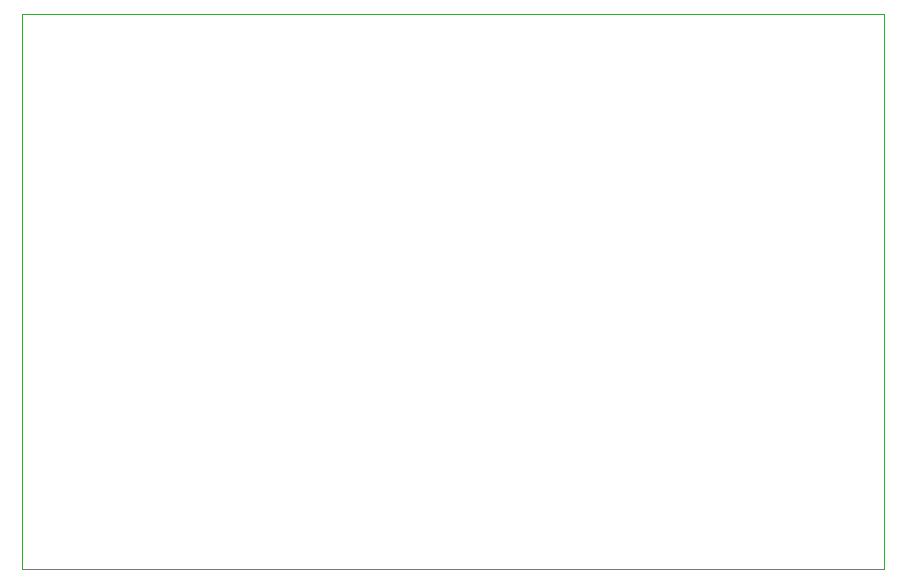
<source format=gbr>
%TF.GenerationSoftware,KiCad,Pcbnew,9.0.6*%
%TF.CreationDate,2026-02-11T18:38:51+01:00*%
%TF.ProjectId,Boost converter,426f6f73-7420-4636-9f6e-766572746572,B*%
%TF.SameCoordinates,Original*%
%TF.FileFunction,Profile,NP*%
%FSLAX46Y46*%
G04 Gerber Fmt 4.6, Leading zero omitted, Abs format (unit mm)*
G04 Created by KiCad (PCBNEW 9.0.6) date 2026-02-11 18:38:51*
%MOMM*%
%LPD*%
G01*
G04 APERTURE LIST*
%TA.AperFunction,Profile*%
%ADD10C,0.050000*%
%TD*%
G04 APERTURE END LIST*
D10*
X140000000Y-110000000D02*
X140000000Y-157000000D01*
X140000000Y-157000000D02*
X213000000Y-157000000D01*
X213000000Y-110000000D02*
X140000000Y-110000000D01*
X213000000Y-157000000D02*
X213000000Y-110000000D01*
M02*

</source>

•••

Exercise objective ::
Everything in the data above gets copied exactly. Only the pictures are skipped.

Response for this exercise ::
<source format=gbr>
%TF.GenerationSoftware,KiCad,Pcbnew,9.0.6*%
%TF.CreationDate,2026-02-11T18:38:51+01:00*%
%TF.ProjectId,Boost converter,426f6f73-7420-4636-9f6e-766572746572,B*%
%TF.SameCoordinates,Original*%
%TF.FileFunction,Profile,NP*%
%FSLAX46Y46*%
G04 Gerber Fmt 4.6, Leading zero omitted, Abs format (unit mm)*
G04 Created by KiCad (PCBNEW 9.0.6) date 2026-02-11 18:38:51*
%MOMM*%
%LPD*%
G01*
G04 APERTURE LIST*
%TA.AperFunction,Profile*%
%ADD10C,0.050000*%
%TD*%
G04 APERTURE END LIST*
D10*
X140000000Y-110000000D02*
X140000000Y-157000000D01*
X140000000Y-157000000D02*
X213000000Y-157000000D01*
X213000000Y-110000000D02*
X140000000Y-110000000D01*
X213000000Y-157000000D02*
X213000000Y-110000000D01*
M02*

</source>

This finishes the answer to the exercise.